National Foundation for Credit Counseling® (NFCC®) poll reveals that people facing financial trouble turn to their families for assistance before considering other options.
Washington, DC – The February poll hosted on the National Foundation for Credit Counseling® (NFCC®) website revealed that 44% percent of respondents are most likely to reach out to a parent or other family member first when experiencing financial distress. Other options like friends and financial professionals were less likely to be the first choice.
“Familiarity and trust play key roles in determining who we turn to in times of financial distress,” said Bruce McClary, spokesman for the NFCC. “Family can seem like a safe haven for those struggling with debt or other money problems, but relatives may not always be in a position to adequately offer the best solutions.”
Here are some common situations where family members may ask for financial help, and some tips to consider:
Delinquent Debt – There are serious consequences when credit cards, auto loans and mortgage payments are missed. The farther past-due an account becomes, the higher the level of urgency increases. Debt collectors can apply considerable pressure, leading people to seek quick solutions. Providing a fast bailout to a relative may get them out of a bind temporarily, but does not do much to prevent the situation from repeating. If offering a relative money to bring debt payments current, whether it is a gift or a loan, consider attaching some conditions like a visit with a nonprofit credit counselor or enrollment in a personal money management workshop.

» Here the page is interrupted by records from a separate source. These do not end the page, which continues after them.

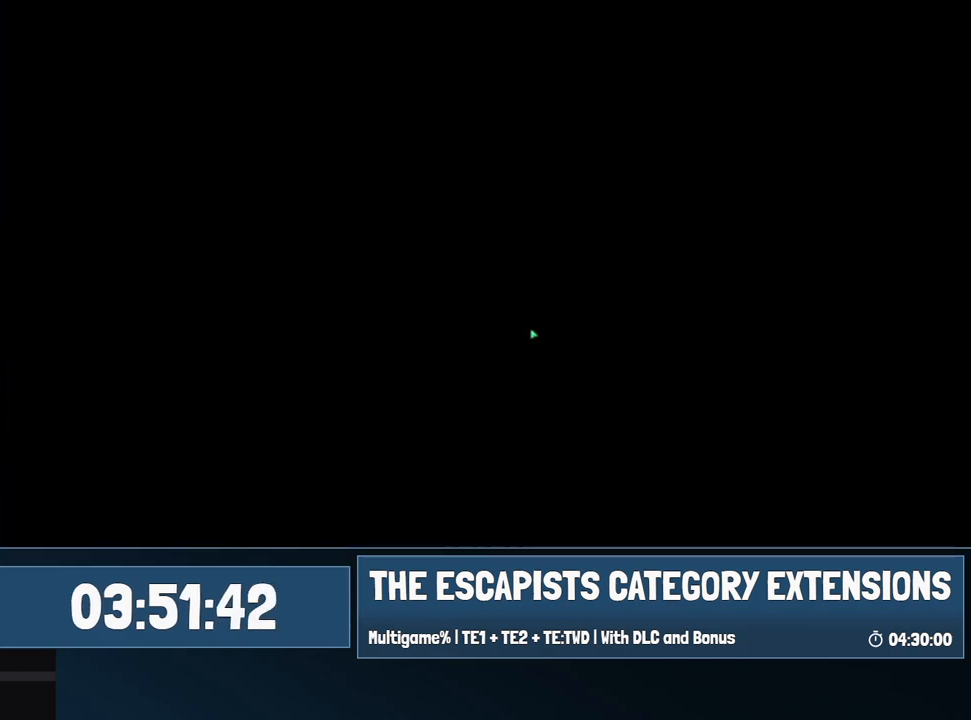
{"keys": [], "mouse": [], "events": [[50, "mouse_left", "up"]]}
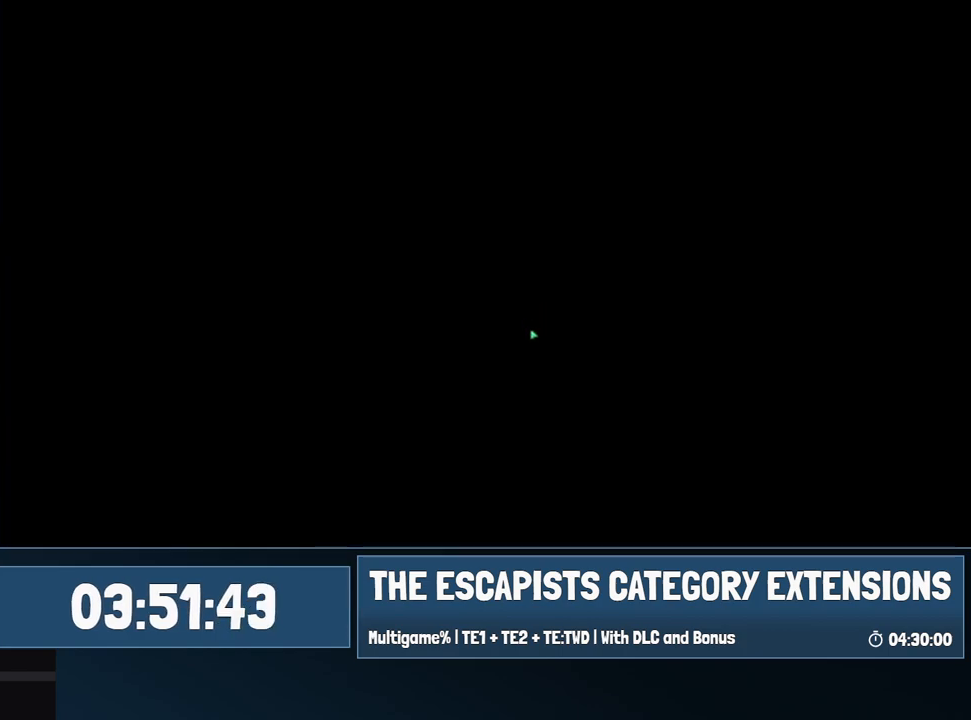
{"keys": [], "mouse": [], "events": []}
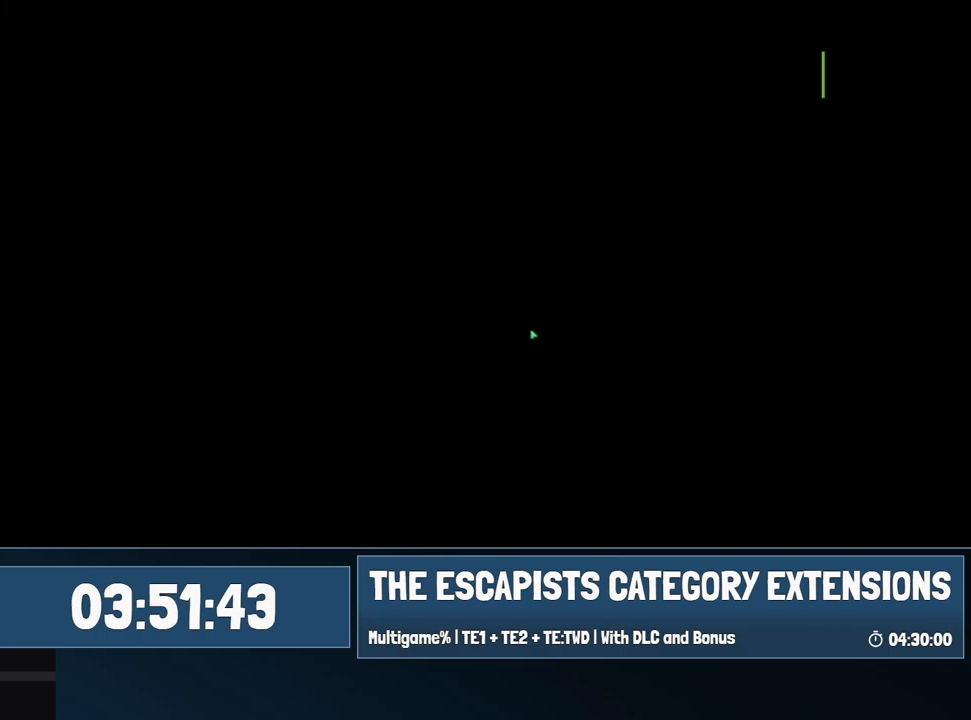
{"keys": [], "mouse": [], "events": []}
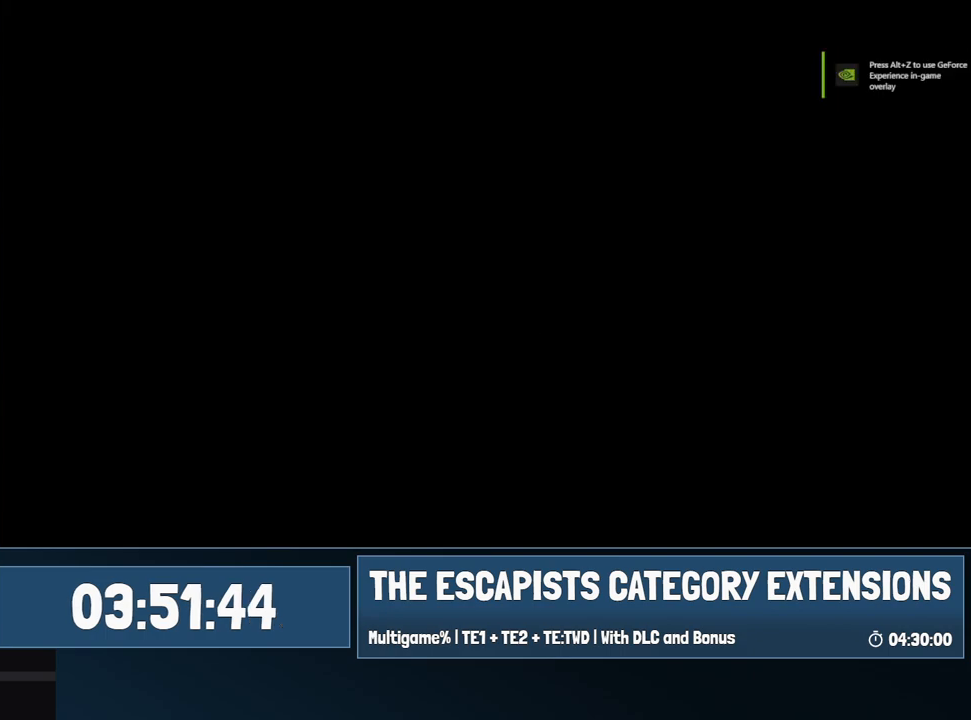
{"keys": [], "mouse": [], "events": []}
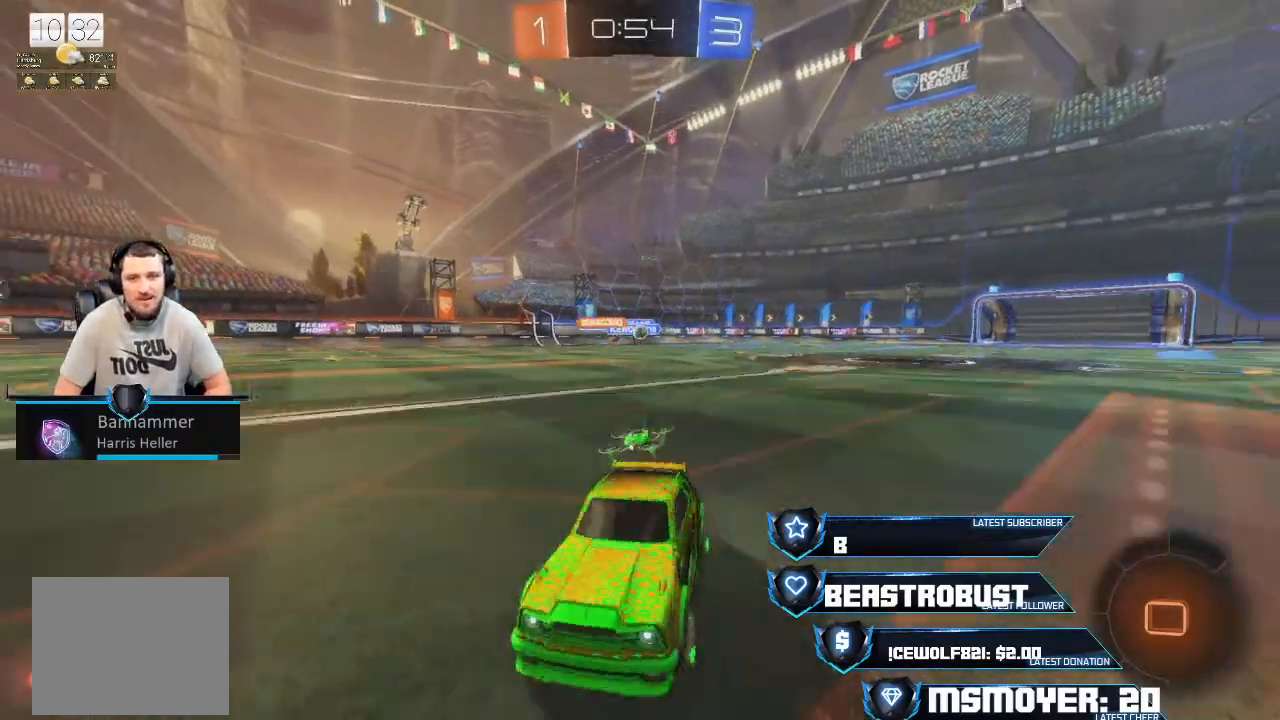
Gameplay with a controller (PlayStation layout); each line is a JSON object with the inputs held at the frame after it. "events" lists button and stick changes between this image and that frame as [ms after this image, input, new state], when the widget could be followed in between.
{"buttons": ["CIRCLE"], "left_stick": "right", "right_stick": "center", "events": [[300, "left_stick", "right"], [367, "CIRCLE", "down"], [467, "R2", "up"]]}
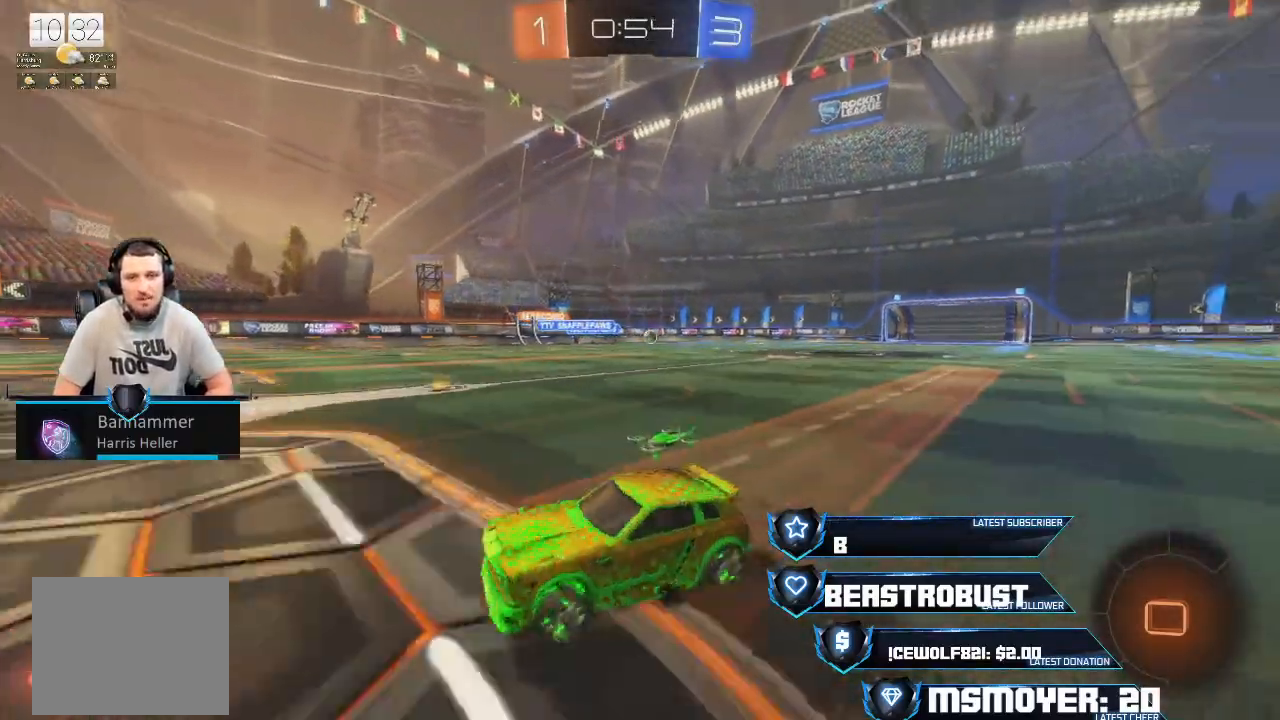
{"buttons": ["L2", "R2"], "left_stick": "left", "right_stick": "center", "events": [[100, "CIRCLE", "up"], [200, "R2", "down"], [400, "L2", "down"], [433, "left_stick", "left"]]}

Unexpected Expenses – If a family member asks for money to cover the cost of an emergency repair or a bill they had not expected, it is a clear sign that they don’t have adequate personal savings. There is plenty of evidence that Americans lack sufficient funds to handle these situations, which makes it important for everyone to make savings a top priority. Free resources like online budget calculators and financial education blogs are a good recommendation for relatives who need guidance.
More Month Than Money – Managing a household budget can be a challenge even under normal circumstances. Success often comes down to regularity, making sure that expenses are tracked consistently. When personal money management becomes a lower priority, the risk of overspending becomes greater. If a loved one reaches out for help after running short of money to cover necessary expenses, connect them with resources that can contribute to their long-term financial stability. Recent research shows that programs like Sharpen Your Financial Focus® lead to the improvement of financial health in a number of ways, including better money management.
A family handout or loan is not always the best way to resolve a personal financial crisis. Getting advice from a financial professional can make a big difference in finding the most sustainable solutions to budget and debt management challenges. When accompanied by the encouragement and support of loved ones, nonprofit credit counseling can make a lasting difference that boosts financial stability and helps put debt in its place.
The February poll question and responses are below:
Which of the following people are you most likely to reach out to when in financial distress?
- Friend 8%
- Parent/Family Member 44%
- Financial Planner 3%
- Nonprofit Credit Counselor 13%
- None of the Above 31%
Note: The NFCC’s February Financial Literacy Opinion Index was conducted via the homepage of the NFCC website from February 1–28, 2017, and was answered by 849 individuals.